I haven't claimed that equational reasoning is limited to pure languages, that's more a property of the code, rather than the language. But you can only achieve equational reasoning with referential transparency and that means the code itself needs to be pure. TFA does not show pure code.
> Effectful functions, as you probably are aware, are just functions of type A -> T B
Not sure how to parse that. But if T in your example is meant to be some IO type, then it is pure along with any transformations on it, until you do unsafePerformIO or something equivalent and you only need to do that once, at the end of the program.
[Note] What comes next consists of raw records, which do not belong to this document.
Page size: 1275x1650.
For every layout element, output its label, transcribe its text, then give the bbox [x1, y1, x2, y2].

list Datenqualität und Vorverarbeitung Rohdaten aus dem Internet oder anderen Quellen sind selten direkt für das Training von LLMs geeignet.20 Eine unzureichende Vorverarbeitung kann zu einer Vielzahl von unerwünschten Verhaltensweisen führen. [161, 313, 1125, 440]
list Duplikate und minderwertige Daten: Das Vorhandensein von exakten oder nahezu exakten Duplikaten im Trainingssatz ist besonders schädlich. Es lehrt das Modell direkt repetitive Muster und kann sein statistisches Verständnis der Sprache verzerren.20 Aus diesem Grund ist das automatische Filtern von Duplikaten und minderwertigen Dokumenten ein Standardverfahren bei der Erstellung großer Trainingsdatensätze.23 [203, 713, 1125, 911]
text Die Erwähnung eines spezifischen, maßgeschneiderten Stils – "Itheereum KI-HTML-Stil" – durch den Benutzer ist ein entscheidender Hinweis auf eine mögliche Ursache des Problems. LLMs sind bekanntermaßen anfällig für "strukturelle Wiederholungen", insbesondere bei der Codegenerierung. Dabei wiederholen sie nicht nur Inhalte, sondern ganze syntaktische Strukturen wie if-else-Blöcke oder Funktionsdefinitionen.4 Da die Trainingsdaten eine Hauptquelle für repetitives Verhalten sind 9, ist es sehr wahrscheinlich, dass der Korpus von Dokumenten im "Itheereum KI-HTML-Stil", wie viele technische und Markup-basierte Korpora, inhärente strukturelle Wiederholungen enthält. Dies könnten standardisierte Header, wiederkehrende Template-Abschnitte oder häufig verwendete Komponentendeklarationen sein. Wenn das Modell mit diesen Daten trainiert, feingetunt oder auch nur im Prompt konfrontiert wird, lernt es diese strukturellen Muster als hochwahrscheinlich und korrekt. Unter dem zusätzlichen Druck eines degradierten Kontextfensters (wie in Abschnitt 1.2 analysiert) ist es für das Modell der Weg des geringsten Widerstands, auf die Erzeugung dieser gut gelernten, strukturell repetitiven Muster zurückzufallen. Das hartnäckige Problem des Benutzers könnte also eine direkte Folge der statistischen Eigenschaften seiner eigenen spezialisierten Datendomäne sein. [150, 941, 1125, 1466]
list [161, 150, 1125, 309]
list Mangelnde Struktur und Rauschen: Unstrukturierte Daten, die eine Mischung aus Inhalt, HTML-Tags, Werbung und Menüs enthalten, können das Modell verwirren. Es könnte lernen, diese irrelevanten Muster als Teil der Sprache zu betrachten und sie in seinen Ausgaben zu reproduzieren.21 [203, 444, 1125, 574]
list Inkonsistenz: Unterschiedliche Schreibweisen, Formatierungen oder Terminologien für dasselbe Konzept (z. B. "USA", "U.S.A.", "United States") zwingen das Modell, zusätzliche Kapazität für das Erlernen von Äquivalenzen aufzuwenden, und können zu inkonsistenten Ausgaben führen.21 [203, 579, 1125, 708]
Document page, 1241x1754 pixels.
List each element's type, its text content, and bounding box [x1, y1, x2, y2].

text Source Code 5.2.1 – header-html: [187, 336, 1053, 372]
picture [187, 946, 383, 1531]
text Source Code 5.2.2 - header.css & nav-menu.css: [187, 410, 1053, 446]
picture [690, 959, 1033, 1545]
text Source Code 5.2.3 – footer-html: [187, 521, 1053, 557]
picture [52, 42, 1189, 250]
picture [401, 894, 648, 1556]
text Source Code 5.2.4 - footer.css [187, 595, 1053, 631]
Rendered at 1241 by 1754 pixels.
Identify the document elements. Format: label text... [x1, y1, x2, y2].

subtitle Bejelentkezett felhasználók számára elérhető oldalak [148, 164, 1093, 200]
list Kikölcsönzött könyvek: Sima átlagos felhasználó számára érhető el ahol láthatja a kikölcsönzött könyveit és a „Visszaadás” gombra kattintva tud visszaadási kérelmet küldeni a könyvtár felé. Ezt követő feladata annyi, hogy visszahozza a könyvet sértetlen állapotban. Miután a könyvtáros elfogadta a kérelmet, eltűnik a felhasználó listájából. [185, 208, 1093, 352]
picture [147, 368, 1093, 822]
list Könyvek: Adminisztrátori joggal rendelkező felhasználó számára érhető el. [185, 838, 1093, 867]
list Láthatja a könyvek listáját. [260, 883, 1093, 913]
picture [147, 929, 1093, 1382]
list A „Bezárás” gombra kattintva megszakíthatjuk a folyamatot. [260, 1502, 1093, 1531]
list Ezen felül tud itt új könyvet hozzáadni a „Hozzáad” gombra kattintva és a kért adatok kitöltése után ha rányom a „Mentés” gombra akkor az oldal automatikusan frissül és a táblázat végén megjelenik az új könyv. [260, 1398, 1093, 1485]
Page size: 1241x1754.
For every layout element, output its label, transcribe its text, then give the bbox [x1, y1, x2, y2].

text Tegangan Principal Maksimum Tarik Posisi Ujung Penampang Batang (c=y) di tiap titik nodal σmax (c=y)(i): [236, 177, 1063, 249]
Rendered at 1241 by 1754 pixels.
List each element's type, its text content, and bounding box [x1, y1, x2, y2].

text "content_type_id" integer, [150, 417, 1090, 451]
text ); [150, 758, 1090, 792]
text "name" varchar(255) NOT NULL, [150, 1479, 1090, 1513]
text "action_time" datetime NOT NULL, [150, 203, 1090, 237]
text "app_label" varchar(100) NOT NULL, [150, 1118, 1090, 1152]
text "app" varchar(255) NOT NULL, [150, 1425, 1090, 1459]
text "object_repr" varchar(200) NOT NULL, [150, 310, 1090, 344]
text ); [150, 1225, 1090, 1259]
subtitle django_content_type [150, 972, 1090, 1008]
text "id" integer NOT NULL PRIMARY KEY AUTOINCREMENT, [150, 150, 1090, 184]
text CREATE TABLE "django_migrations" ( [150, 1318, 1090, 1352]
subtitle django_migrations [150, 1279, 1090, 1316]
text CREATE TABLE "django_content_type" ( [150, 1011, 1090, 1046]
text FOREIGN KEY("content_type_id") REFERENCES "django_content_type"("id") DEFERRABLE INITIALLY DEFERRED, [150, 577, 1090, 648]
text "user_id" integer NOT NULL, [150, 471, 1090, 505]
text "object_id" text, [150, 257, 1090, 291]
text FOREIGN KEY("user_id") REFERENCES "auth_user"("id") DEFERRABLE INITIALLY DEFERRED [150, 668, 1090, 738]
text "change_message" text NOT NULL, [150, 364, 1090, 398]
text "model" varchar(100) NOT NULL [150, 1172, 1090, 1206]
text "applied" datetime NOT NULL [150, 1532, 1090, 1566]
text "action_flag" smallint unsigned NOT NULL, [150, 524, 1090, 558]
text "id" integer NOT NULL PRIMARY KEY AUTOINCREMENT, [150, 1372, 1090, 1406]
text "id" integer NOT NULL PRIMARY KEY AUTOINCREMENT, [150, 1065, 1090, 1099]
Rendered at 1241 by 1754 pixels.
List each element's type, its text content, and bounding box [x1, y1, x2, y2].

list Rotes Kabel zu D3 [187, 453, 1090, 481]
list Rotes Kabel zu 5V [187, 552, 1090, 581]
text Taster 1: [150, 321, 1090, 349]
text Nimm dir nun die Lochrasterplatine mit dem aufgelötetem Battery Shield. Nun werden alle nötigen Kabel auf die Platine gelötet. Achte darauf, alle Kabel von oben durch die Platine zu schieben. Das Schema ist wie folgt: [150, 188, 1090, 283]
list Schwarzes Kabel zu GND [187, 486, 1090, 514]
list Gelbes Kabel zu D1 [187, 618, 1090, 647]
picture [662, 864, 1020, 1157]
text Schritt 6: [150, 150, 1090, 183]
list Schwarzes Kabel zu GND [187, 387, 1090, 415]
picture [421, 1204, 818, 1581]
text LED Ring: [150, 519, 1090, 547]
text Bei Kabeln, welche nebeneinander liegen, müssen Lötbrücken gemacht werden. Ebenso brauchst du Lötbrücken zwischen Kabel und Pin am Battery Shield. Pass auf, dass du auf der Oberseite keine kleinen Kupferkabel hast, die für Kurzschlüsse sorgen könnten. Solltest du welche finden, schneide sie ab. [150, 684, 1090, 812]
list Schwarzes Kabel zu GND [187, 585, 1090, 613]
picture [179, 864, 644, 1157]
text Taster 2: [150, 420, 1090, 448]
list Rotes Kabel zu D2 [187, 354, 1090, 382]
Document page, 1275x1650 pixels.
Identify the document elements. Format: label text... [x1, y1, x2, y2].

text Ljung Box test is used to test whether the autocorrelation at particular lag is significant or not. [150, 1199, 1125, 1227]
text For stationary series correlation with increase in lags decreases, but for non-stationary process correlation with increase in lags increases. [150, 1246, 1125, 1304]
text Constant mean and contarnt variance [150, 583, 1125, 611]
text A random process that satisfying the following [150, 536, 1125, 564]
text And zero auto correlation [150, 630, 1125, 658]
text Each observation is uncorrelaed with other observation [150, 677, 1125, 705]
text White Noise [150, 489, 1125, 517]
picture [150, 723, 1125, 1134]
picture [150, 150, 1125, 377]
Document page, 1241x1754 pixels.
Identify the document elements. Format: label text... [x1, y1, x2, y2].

> I haven't claimed that equational reasoning is limited to pure languages
Sorry, I may have read that into your comment.
> the code itself needs to be pure
But that's also incorrect. Just because you can't replace an effectful computation with a value doesn't mean you can't reason equationally. You can also have benign effects that are unobservable, for example, memoization.
> Not sure how to parse that
I meant that functions with effects are just functions with computation type at the meta level. I.e. there's nothing more "mathematical" about only allowing nontermination in your language. It's just the simplest case.
> Effectful functions, as you probably are aware, are just functions of type A -> T B
Not sure how to parse that. But if T in your example is meant to be some IO type, then it is pure along with any transformations on it, until you do unsafePerformIO or something equivalent and you only need to do that once, at the end of the program.